I receive messages from conservative political groups (well, supposedly they are religious groups, but anyway) claiming that it is about taking away a student's right to pray - so thousands if not millions of people have been told that the debate is something entirely other than what it is. They have been outright lied to.
:mad:

superhippy7890
01-19-2007, 12:42 PM
Could you rephrase that? I couldn't understand.

tpdncr4christ
01-19-2007, 02:06 PM
I completley agree with 5 of your 6 remarks. I disagree, slightly so, with your first point:

1. Prayer is a highly personal encounter with God. I would rather keep silent than have a prayer written by some bureaucrat who had to meet a deadline, and who had to write some ambiguous piece of crap that alludes to God and is so ethereal it doesn't make any sense.

Prayer can be a highly personal encounter with God. But it shouldn't be defined as such... There are many kinds of prayer, from a sort of silent meditation to a recited peice of poetry or scripture. Prayer is dialogue with God. I know some people who insist that they live their life as a prayer, waking up in the morning with a "Dear Lord," and going to bed each night with an "Amen." It isn't right to administer rules of prayer to other people just because it is your preference.
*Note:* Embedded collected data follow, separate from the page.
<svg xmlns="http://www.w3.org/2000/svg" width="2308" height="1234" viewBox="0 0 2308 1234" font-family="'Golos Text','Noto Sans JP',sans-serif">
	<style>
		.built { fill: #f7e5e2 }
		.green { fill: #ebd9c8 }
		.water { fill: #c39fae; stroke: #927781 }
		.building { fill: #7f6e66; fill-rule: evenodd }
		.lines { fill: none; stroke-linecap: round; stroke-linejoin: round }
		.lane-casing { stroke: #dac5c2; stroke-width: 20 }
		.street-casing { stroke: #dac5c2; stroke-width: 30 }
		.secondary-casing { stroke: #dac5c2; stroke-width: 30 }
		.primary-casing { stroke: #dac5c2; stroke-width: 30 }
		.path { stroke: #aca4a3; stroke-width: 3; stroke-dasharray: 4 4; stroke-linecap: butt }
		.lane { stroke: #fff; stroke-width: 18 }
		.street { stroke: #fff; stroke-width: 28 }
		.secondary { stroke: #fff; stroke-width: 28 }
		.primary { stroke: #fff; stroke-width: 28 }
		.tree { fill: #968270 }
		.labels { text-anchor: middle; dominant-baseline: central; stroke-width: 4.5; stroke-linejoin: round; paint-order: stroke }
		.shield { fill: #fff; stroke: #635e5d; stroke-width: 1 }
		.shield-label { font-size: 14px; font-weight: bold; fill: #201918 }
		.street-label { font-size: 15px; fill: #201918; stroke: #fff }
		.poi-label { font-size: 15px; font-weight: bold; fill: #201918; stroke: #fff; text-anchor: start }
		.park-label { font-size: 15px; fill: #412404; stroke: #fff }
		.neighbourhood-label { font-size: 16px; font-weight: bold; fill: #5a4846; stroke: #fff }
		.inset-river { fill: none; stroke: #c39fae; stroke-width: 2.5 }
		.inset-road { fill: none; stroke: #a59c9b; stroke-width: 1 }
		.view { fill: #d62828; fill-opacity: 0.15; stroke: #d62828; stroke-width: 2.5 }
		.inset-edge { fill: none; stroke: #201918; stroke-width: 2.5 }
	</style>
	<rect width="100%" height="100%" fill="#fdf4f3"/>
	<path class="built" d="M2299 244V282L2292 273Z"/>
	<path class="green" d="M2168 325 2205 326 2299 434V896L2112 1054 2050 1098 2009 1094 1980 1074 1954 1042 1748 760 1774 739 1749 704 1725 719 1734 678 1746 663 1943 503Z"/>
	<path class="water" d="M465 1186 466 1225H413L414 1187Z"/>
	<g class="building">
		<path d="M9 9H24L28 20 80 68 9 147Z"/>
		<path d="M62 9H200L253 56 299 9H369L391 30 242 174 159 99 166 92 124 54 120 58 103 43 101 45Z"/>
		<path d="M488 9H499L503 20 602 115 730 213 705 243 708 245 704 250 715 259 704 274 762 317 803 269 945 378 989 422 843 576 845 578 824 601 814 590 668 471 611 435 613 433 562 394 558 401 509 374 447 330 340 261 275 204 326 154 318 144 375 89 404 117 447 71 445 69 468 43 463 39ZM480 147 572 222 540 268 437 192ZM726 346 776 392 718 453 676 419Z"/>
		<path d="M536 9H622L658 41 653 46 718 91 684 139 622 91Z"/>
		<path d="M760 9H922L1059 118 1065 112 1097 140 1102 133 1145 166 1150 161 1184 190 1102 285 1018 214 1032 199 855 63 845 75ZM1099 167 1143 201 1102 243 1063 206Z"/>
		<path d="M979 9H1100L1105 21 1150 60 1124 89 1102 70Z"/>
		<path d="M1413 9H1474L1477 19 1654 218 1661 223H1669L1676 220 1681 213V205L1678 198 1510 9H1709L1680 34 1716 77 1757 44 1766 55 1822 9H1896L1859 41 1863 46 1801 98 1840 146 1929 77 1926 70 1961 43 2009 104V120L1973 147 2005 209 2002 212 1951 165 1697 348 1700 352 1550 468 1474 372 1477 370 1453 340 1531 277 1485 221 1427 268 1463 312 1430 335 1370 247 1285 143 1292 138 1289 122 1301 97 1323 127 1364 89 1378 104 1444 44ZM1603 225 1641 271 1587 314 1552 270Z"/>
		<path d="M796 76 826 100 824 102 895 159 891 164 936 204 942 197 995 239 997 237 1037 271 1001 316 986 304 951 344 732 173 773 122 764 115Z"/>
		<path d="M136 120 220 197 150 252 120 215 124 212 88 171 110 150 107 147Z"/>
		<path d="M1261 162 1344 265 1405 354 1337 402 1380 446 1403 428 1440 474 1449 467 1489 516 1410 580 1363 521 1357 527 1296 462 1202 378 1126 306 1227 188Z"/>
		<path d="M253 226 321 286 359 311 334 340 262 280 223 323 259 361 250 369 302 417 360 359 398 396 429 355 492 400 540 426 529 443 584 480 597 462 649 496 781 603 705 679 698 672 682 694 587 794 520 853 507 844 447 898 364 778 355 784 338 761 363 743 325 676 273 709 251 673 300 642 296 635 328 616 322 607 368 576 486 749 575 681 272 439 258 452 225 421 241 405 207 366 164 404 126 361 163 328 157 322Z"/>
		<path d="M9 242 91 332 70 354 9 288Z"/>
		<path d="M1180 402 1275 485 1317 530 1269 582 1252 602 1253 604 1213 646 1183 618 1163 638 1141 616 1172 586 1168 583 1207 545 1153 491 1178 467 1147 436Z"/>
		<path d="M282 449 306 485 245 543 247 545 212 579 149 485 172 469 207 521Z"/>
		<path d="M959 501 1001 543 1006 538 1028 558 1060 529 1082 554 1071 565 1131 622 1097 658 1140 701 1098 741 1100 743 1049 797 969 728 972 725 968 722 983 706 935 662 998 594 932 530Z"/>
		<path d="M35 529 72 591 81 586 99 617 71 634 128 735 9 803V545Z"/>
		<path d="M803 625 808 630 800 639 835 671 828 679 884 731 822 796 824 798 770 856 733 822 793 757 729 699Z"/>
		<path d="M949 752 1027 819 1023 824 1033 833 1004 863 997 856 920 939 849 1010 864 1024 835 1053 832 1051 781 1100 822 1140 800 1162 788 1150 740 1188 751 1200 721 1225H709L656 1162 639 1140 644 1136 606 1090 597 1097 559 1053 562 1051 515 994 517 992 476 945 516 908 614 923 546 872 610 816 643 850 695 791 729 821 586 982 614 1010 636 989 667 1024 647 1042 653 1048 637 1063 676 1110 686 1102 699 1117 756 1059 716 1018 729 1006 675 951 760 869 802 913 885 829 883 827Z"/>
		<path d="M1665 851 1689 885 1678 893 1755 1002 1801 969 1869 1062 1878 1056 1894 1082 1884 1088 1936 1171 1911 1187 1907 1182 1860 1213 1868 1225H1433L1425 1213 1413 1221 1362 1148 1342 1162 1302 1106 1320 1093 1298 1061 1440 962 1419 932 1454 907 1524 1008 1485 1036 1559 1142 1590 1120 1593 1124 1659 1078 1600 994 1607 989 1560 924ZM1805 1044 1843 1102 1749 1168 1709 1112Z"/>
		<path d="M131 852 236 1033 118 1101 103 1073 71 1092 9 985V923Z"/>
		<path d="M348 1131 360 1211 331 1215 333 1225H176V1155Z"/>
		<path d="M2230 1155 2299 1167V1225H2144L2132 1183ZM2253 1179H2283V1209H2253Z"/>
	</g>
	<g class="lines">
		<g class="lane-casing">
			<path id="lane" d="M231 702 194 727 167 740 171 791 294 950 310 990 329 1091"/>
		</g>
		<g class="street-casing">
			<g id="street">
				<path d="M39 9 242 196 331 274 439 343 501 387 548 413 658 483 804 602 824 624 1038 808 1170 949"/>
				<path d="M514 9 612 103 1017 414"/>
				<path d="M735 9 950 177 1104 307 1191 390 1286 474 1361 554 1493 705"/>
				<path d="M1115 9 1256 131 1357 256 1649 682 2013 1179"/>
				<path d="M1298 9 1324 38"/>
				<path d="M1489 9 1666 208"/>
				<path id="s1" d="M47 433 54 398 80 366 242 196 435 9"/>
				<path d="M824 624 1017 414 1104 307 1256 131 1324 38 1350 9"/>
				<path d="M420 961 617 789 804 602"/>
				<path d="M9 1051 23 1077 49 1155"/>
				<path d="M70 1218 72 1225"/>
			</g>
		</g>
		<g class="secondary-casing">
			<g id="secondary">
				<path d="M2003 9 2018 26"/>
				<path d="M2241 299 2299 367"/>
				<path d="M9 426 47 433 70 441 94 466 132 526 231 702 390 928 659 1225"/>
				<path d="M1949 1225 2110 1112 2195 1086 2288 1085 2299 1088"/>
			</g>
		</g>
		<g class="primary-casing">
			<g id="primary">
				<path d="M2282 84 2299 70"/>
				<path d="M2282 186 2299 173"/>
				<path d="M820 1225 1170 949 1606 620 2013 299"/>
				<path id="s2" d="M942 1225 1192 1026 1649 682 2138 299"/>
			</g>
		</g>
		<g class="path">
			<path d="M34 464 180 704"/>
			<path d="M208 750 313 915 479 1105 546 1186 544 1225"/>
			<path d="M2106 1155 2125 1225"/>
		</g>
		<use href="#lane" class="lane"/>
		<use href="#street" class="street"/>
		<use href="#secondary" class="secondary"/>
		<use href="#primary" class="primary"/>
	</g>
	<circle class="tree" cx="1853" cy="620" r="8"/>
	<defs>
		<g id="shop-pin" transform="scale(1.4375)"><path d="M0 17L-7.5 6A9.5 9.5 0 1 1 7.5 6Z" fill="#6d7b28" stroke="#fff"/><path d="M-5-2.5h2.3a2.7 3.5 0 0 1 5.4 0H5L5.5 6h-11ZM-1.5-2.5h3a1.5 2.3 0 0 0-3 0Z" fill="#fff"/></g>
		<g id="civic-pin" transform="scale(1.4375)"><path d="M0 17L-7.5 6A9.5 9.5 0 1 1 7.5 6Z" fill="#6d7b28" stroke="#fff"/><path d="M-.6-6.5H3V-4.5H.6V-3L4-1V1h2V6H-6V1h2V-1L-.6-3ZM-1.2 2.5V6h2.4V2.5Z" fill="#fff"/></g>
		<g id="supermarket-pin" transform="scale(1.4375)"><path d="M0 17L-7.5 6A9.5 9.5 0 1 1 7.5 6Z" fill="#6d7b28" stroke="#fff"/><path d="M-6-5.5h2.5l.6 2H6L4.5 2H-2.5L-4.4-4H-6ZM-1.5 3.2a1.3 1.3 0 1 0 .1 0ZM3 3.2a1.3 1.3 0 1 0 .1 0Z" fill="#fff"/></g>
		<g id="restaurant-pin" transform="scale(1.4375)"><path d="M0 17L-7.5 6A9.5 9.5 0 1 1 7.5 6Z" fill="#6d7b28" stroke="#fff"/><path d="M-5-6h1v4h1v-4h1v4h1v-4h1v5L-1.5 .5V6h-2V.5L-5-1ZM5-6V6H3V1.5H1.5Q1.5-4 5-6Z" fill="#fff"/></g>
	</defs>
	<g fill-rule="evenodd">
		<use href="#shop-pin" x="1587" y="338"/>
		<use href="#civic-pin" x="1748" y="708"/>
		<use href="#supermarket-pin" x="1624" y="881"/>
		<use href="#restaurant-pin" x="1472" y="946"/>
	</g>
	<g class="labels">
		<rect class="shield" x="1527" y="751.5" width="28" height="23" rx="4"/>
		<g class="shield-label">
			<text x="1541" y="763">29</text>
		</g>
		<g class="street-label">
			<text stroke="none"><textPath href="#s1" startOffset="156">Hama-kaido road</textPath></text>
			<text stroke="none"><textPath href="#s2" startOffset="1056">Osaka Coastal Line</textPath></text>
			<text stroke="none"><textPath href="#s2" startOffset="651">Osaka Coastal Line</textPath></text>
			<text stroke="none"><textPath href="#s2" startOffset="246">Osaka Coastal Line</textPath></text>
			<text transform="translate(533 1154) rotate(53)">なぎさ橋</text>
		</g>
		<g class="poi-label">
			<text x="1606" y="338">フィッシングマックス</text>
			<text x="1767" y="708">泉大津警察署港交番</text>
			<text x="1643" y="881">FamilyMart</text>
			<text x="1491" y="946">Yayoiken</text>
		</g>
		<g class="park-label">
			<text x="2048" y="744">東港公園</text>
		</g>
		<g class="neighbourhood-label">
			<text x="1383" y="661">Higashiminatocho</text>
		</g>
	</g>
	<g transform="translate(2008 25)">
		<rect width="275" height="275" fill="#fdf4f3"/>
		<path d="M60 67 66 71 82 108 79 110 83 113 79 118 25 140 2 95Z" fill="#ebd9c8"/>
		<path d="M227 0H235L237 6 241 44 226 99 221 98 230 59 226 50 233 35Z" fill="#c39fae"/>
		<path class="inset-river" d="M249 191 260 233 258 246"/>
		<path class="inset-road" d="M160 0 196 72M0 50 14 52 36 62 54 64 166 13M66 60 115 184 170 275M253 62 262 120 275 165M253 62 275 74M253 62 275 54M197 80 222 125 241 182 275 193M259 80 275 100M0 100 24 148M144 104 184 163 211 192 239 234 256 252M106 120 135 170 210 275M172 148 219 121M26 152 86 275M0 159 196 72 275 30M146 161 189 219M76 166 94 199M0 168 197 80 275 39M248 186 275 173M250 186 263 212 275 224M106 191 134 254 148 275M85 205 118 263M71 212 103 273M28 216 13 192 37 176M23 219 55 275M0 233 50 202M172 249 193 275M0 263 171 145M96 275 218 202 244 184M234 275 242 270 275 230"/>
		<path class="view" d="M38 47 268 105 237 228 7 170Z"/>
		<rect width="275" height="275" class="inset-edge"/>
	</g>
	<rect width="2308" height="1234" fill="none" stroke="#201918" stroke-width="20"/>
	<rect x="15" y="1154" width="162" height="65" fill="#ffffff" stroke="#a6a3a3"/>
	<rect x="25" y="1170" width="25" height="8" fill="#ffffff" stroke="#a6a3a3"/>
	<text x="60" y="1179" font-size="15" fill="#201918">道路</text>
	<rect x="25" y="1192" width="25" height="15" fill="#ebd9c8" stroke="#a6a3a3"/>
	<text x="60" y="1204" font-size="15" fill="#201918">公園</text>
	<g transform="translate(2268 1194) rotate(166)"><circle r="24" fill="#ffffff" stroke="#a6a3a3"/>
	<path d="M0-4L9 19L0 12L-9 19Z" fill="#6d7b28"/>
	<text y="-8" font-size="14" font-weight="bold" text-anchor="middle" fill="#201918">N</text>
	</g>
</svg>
I see what you mean when you deny this petition. And though it may not be the right thing at this time, the people who have initiated the e-mail most likely had good intentions. The seperation of Church and State was intended to keep an oppressive church out of the ruling government, to keep the choice of leadership in the arms of the people not one of devine providence. It wasn't intended to eliminate God from the people, just religion from the government. I agree, this petition won't solve any problems (it will most likely cause more than it will solve), but its purpose and reason is whole hearted. Maybe instead of just deleting the message you could make a suggestion to the author's of the email. Maybe instead of making prayer mandatory, perhaps if they begin a petition to allow an outlet for prayer, such as an elective religion class, or a "non-religious" or "pan-religious" prayer club (rather than focusing on one form of prayer to one God). Does that make sense?

dsdrane
01-30-2007, 09:06 AM
I completely agree that there should be no organized prayer in public schools. Further, I don't agree with those who say the separation of church and state and the "freedom of religion" is not a "freedom from religion". It absolutely is "freedom from religion", if one so chooses. To my knowledge, there is not one thing in the Constitution that separates out aetheists or other non-believers as second-class citizens not worthy of full rights and protection under the law.

Moreover, we have parochial schools.

That said, I feel that there would be nothing wrong with time set aside for a moment of silence -- for prayer, for quiet meditation, or for just an excuse to put your head down. Students could do as they liked as long as it didn't infringe upon their fellow students quietude.

Remember nap time in Kindergarten? I'm not suggesting we get mats and curl up on the floor, but how nice would a 5-10 minute break be...if only for the teacher!

David :agree:

fm1119
02-07-2007, 02:31 PM
I really have to agree with you on this. Prayer in school always sounds like a good idea, until you are being made to pray to a god you don't believe in.

I have never really understood the fuss, since I prayed in school a lot, and nobody ever knew about it. Im guessing that, especially before pop quizes, I wasn't the only one...

ladyinred
02-07-2007, 11:17 PM
pnggrad, some very outstanding points made, we must remember that though a majority here consider themselves Christian, we are not a Christian nation. While there is freedom of religion, we must respect the rights of others with differing religions or even those who don't consider themselves religious. We are still a nation founded on diversity.And you are right, no one has the right to push any religion or their beliefs down our throats.